画像:有田芳生議員の主張に対するファクトチェック

 

■ 有田芳生参院議員(立憲民主党)の主張

 立憲民主党の有田芳生議員は12月6日に以下のように主張していたと NHK が報じています。

 参議院法務委員会の野党側の筆頭理事を務める立憲民主党の有田芳生氏は記者団に対し、法務省が作成したとする資料に平成27年から3年間で、69人の技能実習生が死亡した事案が記されていることを明らかにしました。

 (中略)

 有田氏は「私が明らかにしたのは、技能実習生が日本に来て、命を失ったという法務省が調べた事実だ。技能実習制度の総括なしに新しい制度への移行は絶対に認められない」と述べました。

 人が亡くなることは悲劇ですが、寿命があるため、いつかは死が訪れます。そのため、どのぐらいの割合であるかを比較する必要があるのです。
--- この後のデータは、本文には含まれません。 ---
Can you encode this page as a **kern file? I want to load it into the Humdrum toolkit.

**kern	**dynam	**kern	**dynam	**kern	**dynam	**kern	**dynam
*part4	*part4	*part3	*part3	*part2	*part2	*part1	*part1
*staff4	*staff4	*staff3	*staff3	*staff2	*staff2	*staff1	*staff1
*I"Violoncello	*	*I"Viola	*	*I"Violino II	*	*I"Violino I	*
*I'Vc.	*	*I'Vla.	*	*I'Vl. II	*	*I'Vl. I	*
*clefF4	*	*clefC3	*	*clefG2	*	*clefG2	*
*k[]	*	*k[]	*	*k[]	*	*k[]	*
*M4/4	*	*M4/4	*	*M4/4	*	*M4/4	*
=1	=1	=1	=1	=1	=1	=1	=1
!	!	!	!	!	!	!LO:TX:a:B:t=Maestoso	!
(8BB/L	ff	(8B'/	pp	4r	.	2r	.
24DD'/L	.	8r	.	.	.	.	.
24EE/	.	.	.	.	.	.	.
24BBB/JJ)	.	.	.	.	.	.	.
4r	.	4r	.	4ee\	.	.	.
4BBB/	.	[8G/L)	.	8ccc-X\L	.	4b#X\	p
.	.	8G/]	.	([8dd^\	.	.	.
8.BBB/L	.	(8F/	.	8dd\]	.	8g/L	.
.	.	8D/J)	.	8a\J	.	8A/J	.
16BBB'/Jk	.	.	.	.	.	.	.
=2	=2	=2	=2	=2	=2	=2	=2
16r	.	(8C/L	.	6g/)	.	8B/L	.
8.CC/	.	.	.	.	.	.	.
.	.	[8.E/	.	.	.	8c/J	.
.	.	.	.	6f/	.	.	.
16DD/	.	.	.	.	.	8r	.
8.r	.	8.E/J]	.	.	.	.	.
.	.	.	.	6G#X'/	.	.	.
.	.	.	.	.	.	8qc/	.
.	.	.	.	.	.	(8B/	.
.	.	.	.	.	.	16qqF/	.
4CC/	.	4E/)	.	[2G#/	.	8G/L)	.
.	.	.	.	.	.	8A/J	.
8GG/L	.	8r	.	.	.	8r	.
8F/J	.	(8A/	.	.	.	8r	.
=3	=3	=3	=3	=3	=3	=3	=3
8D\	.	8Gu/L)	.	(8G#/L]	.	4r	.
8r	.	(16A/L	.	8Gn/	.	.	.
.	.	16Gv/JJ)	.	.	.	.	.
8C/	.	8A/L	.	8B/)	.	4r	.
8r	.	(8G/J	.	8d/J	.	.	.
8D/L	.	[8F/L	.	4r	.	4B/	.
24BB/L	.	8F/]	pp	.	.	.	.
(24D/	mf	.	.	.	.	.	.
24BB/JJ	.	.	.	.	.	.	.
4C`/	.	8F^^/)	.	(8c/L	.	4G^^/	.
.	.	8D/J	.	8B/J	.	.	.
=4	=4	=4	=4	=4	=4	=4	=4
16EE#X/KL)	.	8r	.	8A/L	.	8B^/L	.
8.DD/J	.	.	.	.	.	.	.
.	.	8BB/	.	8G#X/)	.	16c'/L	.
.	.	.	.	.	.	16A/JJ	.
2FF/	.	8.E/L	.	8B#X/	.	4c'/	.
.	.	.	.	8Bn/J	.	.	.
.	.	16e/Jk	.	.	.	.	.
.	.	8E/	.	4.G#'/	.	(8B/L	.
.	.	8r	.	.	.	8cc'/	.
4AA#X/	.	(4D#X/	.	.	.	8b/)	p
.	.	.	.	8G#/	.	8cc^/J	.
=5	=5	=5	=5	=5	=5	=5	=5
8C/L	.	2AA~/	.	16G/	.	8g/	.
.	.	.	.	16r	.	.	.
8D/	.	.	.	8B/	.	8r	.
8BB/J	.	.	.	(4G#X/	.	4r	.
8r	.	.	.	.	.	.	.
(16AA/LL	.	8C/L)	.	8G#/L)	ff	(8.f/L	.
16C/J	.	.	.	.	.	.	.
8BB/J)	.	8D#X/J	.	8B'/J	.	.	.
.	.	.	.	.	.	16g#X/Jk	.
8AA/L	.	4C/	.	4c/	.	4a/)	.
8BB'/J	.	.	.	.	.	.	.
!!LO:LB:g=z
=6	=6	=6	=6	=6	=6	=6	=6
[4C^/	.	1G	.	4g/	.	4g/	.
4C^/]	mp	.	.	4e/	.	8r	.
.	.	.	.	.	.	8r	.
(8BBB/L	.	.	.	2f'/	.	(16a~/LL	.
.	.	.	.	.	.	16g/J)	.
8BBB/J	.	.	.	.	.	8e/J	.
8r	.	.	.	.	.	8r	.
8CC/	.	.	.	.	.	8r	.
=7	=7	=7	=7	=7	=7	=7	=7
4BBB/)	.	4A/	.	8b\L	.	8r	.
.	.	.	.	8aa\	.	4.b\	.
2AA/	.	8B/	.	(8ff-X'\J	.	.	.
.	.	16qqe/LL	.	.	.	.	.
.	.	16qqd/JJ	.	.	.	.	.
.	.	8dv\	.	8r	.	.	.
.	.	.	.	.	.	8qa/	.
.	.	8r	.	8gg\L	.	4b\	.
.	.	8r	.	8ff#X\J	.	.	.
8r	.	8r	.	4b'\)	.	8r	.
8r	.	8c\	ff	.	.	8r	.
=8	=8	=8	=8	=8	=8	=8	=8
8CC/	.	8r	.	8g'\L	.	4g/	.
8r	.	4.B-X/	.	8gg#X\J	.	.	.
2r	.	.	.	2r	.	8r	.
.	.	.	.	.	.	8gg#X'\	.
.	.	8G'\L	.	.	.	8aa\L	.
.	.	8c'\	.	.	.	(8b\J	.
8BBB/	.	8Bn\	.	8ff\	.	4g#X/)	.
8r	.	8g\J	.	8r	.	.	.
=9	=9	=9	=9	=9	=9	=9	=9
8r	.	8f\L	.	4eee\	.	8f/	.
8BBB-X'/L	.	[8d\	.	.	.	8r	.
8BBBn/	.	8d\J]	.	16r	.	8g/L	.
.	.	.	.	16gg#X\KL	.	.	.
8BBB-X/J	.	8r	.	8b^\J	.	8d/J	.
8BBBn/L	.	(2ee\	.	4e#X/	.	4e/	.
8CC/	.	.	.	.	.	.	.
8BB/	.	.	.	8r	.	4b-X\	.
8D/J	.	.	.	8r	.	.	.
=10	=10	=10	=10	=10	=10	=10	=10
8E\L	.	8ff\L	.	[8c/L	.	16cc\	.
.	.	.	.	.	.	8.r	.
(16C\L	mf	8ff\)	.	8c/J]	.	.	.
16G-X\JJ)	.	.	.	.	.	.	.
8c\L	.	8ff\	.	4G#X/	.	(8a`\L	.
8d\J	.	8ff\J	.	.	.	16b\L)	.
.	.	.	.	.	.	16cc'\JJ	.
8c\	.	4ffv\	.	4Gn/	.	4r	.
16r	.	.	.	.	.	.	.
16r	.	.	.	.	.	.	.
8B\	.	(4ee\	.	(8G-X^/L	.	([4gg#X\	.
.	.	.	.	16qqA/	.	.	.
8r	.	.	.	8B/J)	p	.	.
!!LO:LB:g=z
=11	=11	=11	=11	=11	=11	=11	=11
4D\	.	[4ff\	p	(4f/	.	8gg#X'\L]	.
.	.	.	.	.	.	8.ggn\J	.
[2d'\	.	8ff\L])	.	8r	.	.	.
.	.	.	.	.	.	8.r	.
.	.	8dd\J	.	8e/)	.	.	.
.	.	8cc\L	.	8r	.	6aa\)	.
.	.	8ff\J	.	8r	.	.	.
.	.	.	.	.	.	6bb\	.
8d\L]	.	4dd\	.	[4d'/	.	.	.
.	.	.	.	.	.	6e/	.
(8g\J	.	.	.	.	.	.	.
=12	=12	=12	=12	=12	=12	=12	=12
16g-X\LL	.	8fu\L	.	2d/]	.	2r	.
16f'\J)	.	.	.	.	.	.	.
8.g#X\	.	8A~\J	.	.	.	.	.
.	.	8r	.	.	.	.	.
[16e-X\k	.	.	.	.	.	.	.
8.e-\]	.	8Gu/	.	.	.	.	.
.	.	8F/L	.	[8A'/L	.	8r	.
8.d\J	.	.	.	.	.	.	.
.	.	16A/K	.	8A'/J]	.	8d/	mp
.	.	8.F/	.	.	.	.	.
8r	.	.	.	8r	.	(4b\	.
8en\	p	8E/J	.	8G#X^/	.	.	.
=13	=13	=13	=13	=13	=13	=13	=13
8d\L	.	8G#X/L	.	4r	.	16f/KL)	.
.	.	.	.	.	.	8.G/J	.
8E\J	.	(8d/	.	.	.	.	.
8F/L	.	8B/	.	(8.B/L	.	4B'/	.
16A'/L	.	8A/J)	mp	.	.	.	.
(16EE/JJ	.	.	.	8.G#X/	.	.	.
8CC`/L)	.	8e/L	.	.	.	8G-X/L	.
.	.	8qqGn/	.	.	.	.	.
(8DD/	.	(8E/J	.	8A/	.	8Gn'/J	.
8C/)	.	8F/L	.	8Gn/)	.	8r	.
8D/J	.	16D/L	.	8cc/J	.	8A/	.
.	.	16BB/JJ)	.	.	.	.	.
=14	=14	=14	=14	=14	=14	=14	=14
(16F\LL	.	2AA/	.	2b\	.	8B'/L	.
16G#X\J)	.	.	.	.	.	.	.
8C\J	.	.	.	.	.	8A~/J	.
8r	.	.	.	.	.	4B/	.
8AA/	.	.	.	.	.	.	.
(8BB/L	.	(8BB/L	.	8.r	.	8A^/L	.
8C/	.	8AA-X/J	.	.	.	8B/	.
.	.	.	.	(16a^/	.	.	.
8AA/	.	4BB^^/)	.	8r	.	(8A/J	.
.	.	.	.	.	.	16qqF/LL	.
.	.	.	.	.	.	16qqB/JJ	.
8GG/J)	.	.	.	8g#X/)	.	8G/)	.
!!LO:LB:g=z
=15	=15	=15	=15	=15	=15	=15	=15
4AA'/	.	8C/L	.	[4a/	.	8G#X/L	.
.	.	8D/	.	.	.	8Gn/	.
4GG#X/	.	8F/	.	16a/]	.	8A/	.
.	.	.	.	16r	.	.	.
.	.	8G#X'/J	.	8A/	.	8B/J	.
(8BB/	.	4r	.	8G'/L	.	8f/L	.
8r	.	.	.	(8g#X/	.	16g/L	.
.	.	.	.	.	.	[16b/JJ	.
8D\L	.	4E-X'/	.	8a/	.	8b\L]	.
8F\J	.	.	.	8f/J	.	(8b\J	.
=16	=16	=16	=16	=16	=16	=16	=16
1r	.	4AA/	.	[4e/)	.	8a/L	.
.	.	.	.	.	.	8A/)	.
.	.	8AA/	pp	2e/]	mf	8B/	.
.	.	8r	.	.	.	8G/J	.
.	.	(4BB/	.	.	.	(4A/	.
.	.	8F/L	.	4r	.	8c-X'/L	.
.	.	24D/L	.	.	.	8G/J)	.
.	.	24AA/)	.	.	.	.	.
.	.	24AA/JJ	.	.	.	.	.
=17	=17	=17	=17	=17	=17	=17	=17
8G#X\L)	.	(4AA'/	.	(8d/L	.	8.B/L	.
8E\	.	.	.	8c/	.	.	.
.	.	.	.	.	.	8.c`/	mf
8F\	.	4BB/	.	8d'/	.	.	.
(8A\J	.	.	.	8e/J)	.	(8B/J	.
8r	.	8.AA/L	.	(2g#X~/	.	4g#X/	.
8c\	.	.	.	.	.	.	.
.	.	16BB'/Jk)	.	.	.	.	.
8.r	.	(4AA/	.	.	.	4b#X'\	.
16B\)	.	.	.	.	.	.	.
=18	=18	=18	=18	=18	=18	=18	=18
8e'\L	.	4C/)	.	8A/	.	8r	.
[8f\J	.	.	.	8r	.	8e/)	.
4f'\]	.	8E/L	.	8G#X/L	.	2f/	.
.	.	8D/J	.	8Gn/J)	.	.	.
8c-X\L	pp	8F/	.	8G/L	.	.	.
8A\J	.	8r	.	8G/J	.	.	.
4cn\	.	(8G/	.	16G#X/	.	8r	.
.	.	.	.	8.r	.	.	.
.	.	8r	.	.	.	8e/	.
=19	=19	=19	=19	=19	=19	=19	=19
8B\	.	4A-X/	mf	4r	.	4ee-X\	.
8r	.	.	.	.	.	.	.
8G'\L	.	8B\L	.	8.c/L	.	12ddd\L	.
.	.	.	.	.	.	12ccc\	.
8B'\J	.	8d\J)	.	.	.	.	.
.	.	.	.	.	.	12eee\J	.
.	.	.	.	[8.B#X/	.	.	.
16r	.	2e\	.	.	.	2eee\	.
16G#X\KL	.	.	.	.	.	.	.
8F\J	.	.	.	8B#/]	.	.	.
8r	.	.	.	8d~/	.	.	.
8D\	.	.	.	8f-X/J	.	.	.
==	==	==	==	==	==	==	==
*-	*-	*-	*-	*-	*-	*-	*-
 「3年で69名の外国人技能実習生が亡くなった」ということは「年平均で23名が亡くなった」ことと同じです。これを日本人の平均と比較すると、野党議員の欺瞞さが浮き彫りになります。

 

■ 事実

1:25歳〜29歳の日本人の死亡率は約 0.045%

 厚労省が発表している『子供・若者白書(平成27年版)』で確認すると、25歳〜29歳の日本人人口は667万8000人です。(平成26年10月1日現在)

 25~29歳の死亡数が2894人(平成25年の数値)です。平成26年に3000人が亡くなっていたと仮定すると、死亡率は 0.045% と求めることが可能です。

 ただ、死者数は景気回復や医療進化で減少傾向にあり、3000人を超えることはないでしょう。つまり、この数字と比較しなければ意味がないことなのです。

 

2:「外国人技能実習生の死亡率」は「25歳〜29歳の日本人の死亡率」を大きく下回る

 次に、外国人技能実習生の人数は約23万人であることは厚労省が資料(PDF)で公開しています。

 有田議員が問題視している「外国人技能実習生の死者数」ですが、『25歳〜29歳の日本人の死亡率』から求めると、年間約103名が亡くなっていても不思議ではないのです。
(技能実習生23万人 X 死亡率0.045 = 103.5)

 しかし、技能実習生の死者数は年平均23名です。『25歳〜29歳の日本人の死亡率』の4分の1(= 25%)に満たない数字である点は見落とすべきではないでしょう。

 要するに、「『日本人の25歳から29歳の死亡率』は『外国人技能実習生の死亡率』の4倍」なのです。

 この事実を無視し、外国人技能実習生の置かれた立場の改善に乗り出す野党の姿勢は論外と言わざるを得ないでしょう。また、そうした野党の姿勢に理解を示すマスコミも同罪です。

 

 『日本人の人権や待遇』を “お座なり” にしてでも、『外国人の人権や待遇』を良くしたいと考えている政党・マスコミが白日の下にさらされたと言えるのではないでしょうか。